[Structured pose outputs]
-- -- --
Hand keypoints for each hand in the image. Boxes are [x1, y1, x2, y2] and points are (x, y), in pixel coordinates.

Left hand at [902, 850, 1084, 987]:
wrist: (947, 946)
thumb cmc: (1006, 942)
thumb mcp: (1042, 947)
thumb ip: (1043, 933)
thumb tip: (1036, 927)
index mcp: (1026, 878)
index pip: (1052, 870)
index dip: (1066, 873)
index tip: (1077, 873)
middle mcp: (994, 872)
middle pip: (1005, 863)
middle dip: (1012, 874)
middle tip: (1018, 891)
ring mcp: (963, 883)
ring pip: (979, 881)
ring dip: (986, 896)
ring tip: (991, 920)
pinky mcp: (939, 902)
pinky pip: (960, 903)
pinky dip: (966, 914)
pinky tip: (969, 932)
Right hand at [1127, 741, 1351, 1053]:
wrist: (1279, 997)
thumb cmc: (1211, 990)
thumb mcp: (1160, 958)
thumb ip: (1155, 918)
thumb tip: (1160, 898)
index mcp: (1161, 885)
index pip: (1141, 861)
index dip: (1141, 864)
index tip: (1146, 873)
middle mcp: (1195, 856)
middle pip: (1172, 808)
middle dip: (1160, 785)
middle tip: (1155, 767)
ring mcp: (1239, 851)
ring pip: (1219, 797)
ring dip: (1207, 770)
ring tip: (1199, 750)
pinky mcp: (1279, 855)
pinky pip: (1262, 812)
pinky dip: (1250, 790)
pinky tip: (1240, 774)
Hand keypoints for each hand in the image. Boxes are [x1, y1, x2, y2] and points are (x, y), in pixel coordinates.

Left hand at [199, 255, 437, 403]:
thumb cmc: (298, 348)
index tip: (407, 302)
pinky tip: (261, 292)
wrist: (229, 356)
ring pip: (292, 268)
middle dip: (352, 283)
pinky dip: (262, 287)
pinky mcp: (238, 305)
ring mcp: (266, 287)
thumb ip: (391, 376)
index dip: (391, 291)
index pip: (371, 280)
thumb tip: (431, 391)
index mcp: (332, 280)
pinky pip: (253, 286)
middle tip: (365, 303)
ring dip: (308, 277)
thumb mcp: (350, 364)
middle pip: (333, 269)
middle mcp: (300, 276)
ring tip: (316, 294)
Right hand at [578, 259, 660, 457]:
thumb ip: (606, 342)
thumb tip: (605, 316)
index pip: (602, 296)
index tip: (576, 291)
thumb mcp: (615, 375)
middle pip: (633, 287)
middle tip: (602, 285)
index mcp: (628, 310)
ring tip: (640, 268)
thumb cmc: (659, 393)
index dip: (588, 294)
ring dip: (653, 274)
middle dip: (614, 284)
-- -- --
YOUR TASK -> Give back every entry, unchanged in any way.

SOLUTION FOR THIS TASK ->
Hand keypoints for each hand in the image. Boxes are [x1, y1, x2, y2] and points are (x, y), in pixel coordinates.

Left hand at [902, 850, 1084, 987]:
wrist: (947, 946)
thumb cmc: (1006, 942)
thumb mcp: (1042, 947)
thumb ip: (1043, 933)
thumb tip: (1036, 927)
index mcp: (1026, 878)
index pip: (1052, 870)
index dip: (1066, 873)
index tip: (1077, 873)
middle mcp: (994, 872)
middle pip: (1005, 863)
middle dip: (1012, 874)
middle tip: (1018, 891)
ring mcp: (963, 883)
ring pip: (979, 881)
ring dip: (986, 896)
ring tip: (991, 920)
pinky mcp: (939, 902)
pinky pip: (960, 903)
pinky dip: (966, 914)
pinky tip: (969, 932)
Right hand at [1127, 741, 1351, 1053]:
wrist: (1279, 997)
thumb cmc: (1211, 990)
thumb mcp: (1160, 958)
thumb ip: (1155, 918)
thumb tip: (1160, 898)
index mcp: (1161, 885)
index pip: (1141, 861)
index dip: (1141, 864)
index tip: (1146, 873)
middle mcp: (1195, 856)
middle pip: (1172, 808)
middle dip: (1160, 785)
middle tip: (1155, 767)
ring mcp: (1239, 851)
ring pip: (1219, 797)
ring dip: (1207, 770)
ring tip: (1199, 750)
pinky mcp: (1279, 855)
pinky pip: (1262, 812)
pinky dip: (1250, 790)
pinky tip: (1240, 774)
Hand keypoints for each hand in the image. Boxes are [x1, y1, x2, y2] and points are (x, y), in pixel coordinates.

Left hand at [199, 255, 437, 403]:
thumb cmc: (298, 348)
index tip: (407, 302)
pinky tip: (261, 292)
wrist: (229, 356)
ring pip: (292, 268)
middle dip: (352, 283)
pinky dip: (262, 287)
pinky mcp: (238, 305)
ring mcp: (266, 287)
thumb ip: (391, 376)
index dip: (391, 291)
index pip: (371, 280)
thumb tip: (431, 391)
index mcp: (332, 280)
pinky pip: (253, 286)
middle tip: (365, 303)
ring dip: (308, 277)
thumb mcp: (350, 364)
middle pip: (333, 269)
middle mcp: (300, 276)
ring tip: (316, 294)
Right hand at [578, 259, 660, 457]:
thumb ip: (606, 342)
thumb tip: (605, 316)
index pip: (602, 296)
index tip: (576, 291)
thumb mcp: (615, 375)
middle pip: (633, 287)
middle tip: (602, 285)
index mcp: (628, 310)
ring tip: (640, 268)
thumb cmc: (659, 393)
index dip: (588, 294)
ring dip: (653, 274)
middle dip: (614, 284)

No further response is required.